Market Data for the quarter ending June 29, 2018:

• S&P 500 Stock Index:  2718, up 2.9%
• Ten-year Treasury Note Yield:  2.85%, up .11%
• Gold:  $1,327 per ounce, down 5.4%
• Oil:  $74 per barrel, up 13.8%

Stocks saw modest gains in the second quarter of 2018 as investor enthusiasm for large tech stocks, such as Facebook, Amazon, Netflix, and Google (FANG), was able to buoy the market in the face of broader weakness.  Interest rates crept higher driven by tightening monetary conditions, (more on that below), and oil continued to advance on strong demand and supply disruptions. (Venezuela, Libya, and, moving forward, Iran.)  Gold sagged as the dollar strengthened in response to tight money, as well.

We are cautious on the stock market going into the second half of the year.  We see three primary risks.  To begin with, as referenced above, monetary conditions are becoming more restrictive.  The Federal Reserve is raising short-term interest rates, while at the same time it is effectively selling Treasury bonds it acquired under its quantitative easing program (QE).  Additionally, the recent tax cut and an increase in federal spending have flooded the market with new debt to finance the resulting deficit.  The upshot of all this is that there is less money available to invest in stocks, which on balance, means lower valuations.  In addition to immediate market impact, tighter monetary conditions will steadily pressure capital investment and consumption, thus weakening the economy and corporate earnings.  If the Fed moves too aggressively in further raising interest rates, the economy could be tipped into recession, and the stock market would sell off significantly.
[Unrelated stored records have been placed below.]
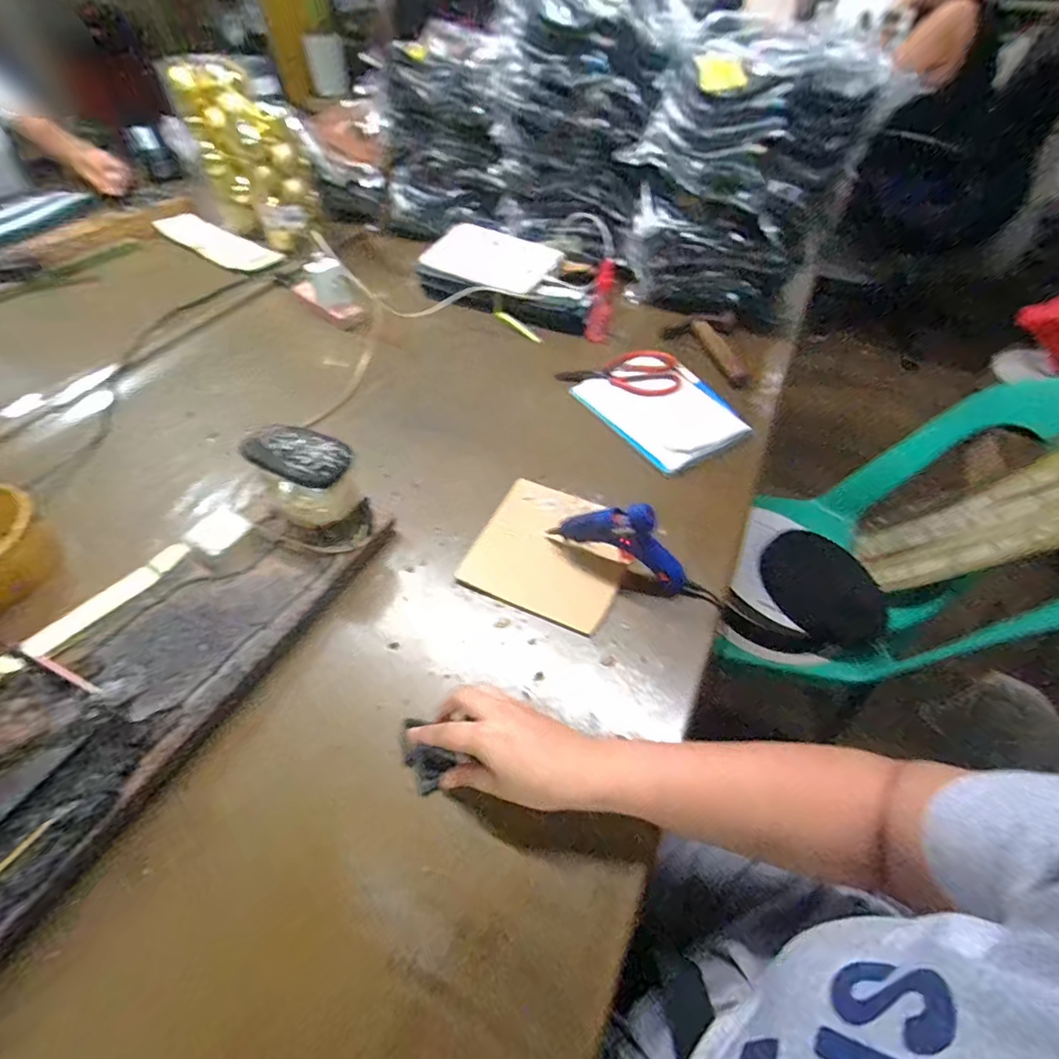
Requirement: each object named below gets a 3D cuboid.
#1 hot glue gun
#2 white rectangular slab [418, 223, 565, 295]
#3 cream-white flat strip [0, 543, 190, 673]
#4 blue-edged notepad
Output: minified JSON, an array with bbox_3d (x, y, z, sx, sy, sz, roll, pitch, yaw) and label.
[{"bbox_3d":[0.090,0.009,0.499,0.138,0.089,0.024,20,53,15],"label":"hot glue gun"},{"bbox_3d":[-0.061,-0.475,0.887,0.224,0.015,0.124,23,68,13],"label":"white rectangular slab"},{"bbox_3d":[-0.401,0.071,0.472,0.026,0.004,0.180,23,44,15],"label":"cream-white flat strip"},{"bbox_3d":[0.182,-0.169,0.698,0.163,0.013,0.204,-26,56,-22],"label":"blue-edged notepad"}]

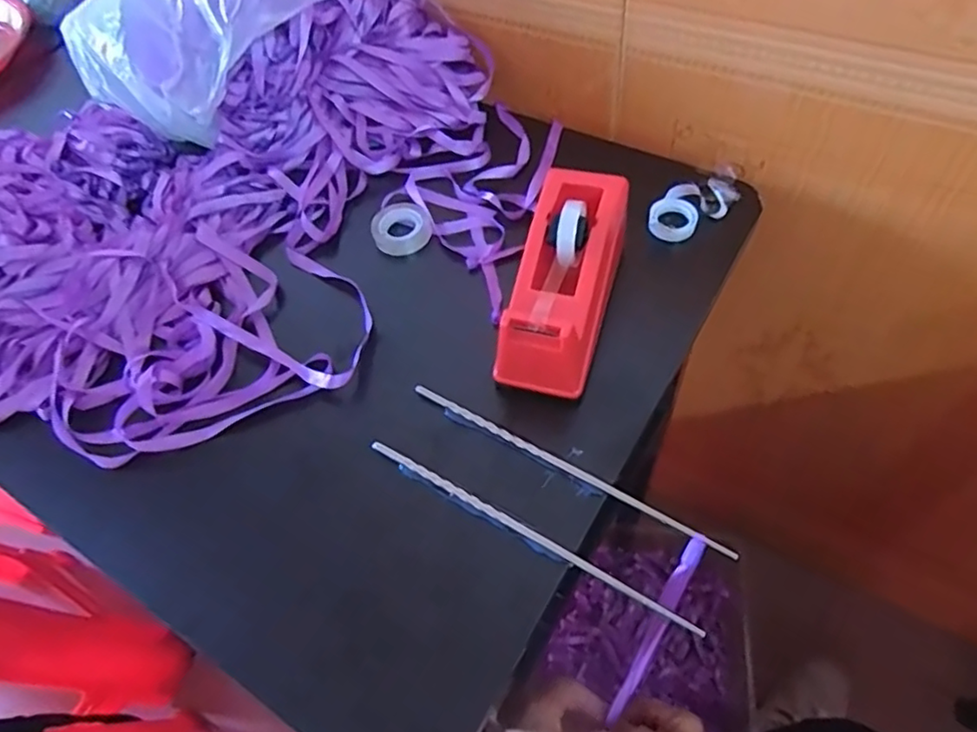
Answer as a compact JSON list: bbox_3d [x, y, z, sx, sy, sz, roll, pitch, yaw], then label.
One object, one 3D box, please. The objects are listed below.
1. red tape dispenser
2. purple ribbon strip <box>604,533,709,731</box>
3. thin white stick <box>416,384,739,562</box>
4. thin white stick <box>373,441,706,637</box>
[{"bbox_3d":[0.051,-0.057,0.437,0.063,0.075,0.157,14,60,14],"label":"red tape dispenser"},{"bbox_3d":[0.110,0.194,0.442,0.014,0.249,0.032,18,48,16],"label":"purple ribbon strip"},{"bbox_3d":[0.045,0.061,0.396,0.220,0.008,0.007,26,63,20],"label":"thin white stick"},{"bbox_3d":[0.017,0.096,0.382,0.213,0.004,0.007,26,63,20],"label":"thin white stick"}]

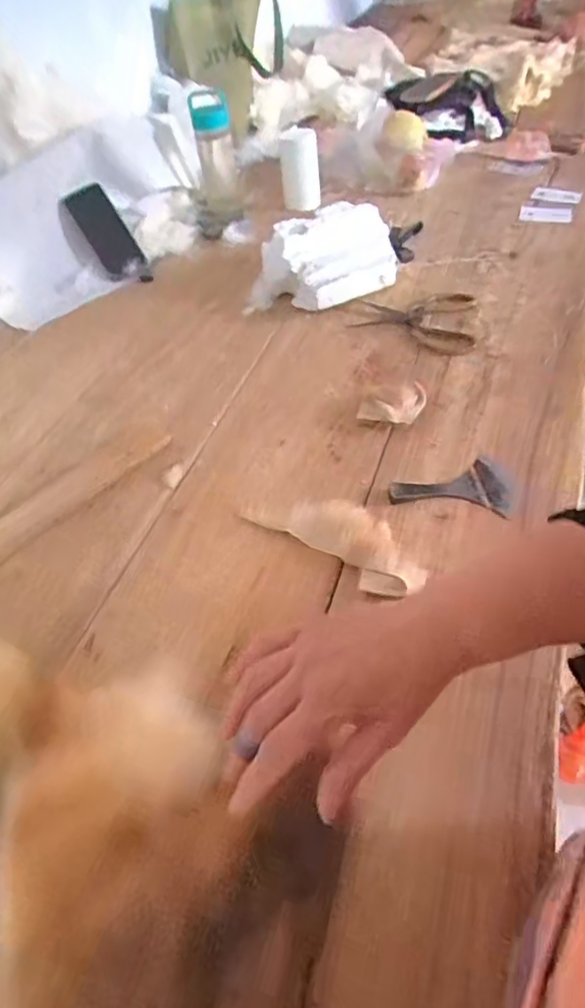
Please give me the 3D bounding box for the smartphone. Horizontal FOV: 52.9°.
[{"bbox_3d":[-0.325,-0.475,1.017,0.069,0.146,0.013,-36,13,-18],"label":"smartphone"}]

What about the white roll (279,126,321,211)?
[{"bbox_3d":[0.015,-0.611,1.082,0.067,0.126,0.069,-12,49,-5],"label":"white roll"}]

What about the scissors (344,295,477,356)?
[{"bbox_3d":[0.173,-0.262,0.833,0.164,0.006,0.142,7,50,11],"label":"scissors"}]

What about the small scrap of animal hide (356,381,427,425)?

Moving on, the first shots of a global trade war and threatened escalation are an additional threat to economic growth and earnings.  While perhaps aiding select domestic industries, such as steel, on balance, tariffs raise prices and reduce growth.  Global supply chains are highly integrated, and tariffs on foreign goods, rather than helping US firms, damage them.  Retaliation from foreign countries adds further complications.  General Motors stated that the administration’s trade policy will result in reduced investment, production, and employment.  It is highly concerning that the administration seems to not understand basic economics.  If the trade war escalates with both China and our erstwhile allies in Europe, Canada, and Mexico, expect weakness in stocks and, ultimately, the economy.

Finally, the trade hostilities cited above have increased risks to the Chinese economy, the world’s second largest.  We have said many times in previous market commentaries that the Chinese economy is built on a mountain of debt.  Belatedly, Chinese authorities have recognized the need to get lending under control or risk a significant crisis.  As the Chinese government has restricted credit growth, their economy has inevitably lost momentum.  A threatened trade war adds additional pressure.  As a result of these developments, Chinese stocks have fallen into a bear market (a 20%+ decline), and its currency, the yuan, has weakened.  Given the importance of China to the global economy, weakness in China reverberates around the globe, ultimately washing upon US shores.  Emerging market stocks have been broadly pressured this year, and that has oftentimes in the past led to weakness in US markets.  This is a development that bears close scrutiny.

Moving into the second half of the year, we do not expect strong gains in stocks.  In addition to the risks cited above, the market has exhibited characteristics of market tops such as heightened corporate indebtedness, mergers and acquisitions activity, and speculation in “can’t lose” glamour stocks such as the FANGs cited above.  It would not surprise us at all if the market were to close 2018 with an outright decline in share prices.  We feel we are well positioned for such an environment as our portfolios are tilted toward more defensive sectors relative to the broad market, and should hold up well in the face of market weakness.  For the remainder of the year, we see the stock market, as represented by the S&P 500 stock index, trading in a range of 2550 to 2900.  It closed the second quarter at 2718.